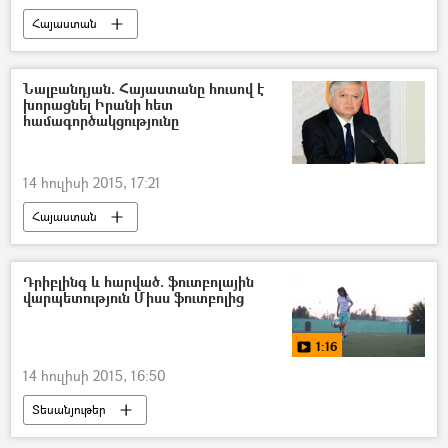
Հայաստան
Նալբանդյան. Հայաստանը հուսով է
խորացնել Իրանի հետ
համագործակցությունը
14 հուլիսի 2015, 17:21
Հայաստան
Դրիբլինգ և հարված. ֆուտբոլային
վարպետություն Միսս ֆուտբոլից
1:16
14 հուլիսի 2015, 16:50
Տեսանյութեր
==
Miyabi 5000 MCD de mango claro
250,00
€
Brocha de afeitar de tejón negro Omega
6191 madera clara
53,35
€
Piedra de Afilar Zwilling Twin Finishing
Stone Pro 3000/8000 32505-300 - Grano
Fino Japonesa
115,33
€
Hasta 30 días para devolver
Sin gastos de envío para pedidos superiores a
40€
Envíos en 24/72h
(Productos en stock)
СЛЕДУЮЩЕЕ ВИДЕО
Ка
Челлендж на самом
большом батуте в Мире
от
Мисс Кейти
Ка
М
* * *
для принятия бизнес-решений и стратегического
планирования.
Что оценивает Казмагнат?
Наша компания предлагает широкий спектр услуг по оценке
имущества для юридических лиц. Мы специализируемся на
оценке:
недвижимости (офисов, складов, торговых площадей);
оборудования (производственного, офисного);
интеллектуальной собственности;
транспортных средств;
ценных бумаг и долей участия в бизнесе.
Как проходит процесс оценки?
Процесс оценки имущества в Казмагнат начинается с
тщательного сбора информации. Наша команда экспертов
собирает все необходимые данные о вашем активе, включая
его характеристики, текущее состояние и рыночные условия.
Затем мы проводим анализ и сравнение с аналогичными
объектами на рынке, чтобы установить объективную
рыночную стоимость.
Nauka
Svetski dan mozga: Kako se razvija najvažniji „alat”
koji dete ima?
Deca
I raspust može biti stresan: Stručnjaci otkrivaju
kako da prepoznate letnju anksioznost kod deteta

Work task ▸ Would you please repeat exactly the lines above, starting at the line with "объектами на рынке, чтобы" and stopping at the line with "kako da prepoznate", both included?

Response area ▸
объектами на рынке, чтобы установить объективную
рыночную стоимость.
Nauka
Svetski dan mozga: Kako se razvija najvažniji „alat”
koji dete ima?
Deca
I raspust može biti stresan: Stručnjaci otkrivaju
kako da prepoznate letnju anksioznost kod deteta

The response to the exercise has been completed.